§ TASK REQUIREMENTS: Print all the data that follows exactly, images excluded.

§ DATA:
======

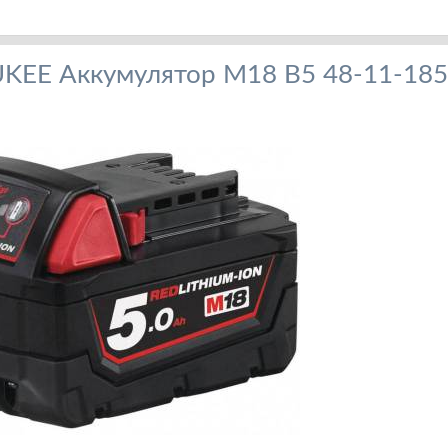
EE Аккумулятор M18 B5 48-11-185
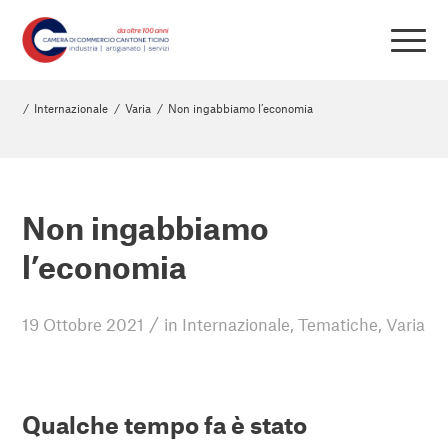
/
Internazionale
/
Varia
/
Non ingabbiamo l’economia
Non ingabbiamo
l’economia
/
19 Ottobre 2021
in
Internazionale
,
Tematiche
,
Varia
Qualche tempo fa è stato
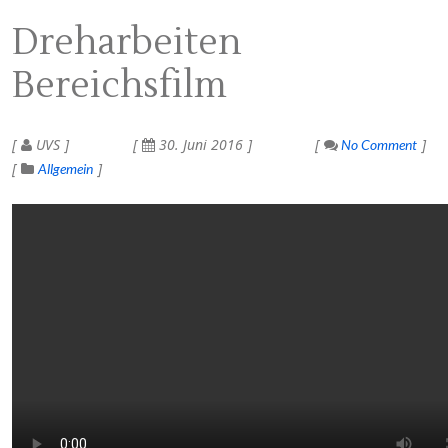
Dreharbeiten
Bereichsfilm
UVS
30. Juni 2016
No Comment
Allgemein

======

§ SOLUTION FOR THIS PROBLEM:
EE Аккумулятор M18 B5 48-11-185
/
Internazionale
/
Varia
/
Non ingabbiamo l’economia
Non ingabbiamo
l’economia
/
19 Ottobre 2021
in
Internazionale
,
Tematiche
,
Varia
Qualche tempo fa è stato
Dreharbeiten
Bereichsfilm
UVS
30. Juni 2016
No Comment
Allgemein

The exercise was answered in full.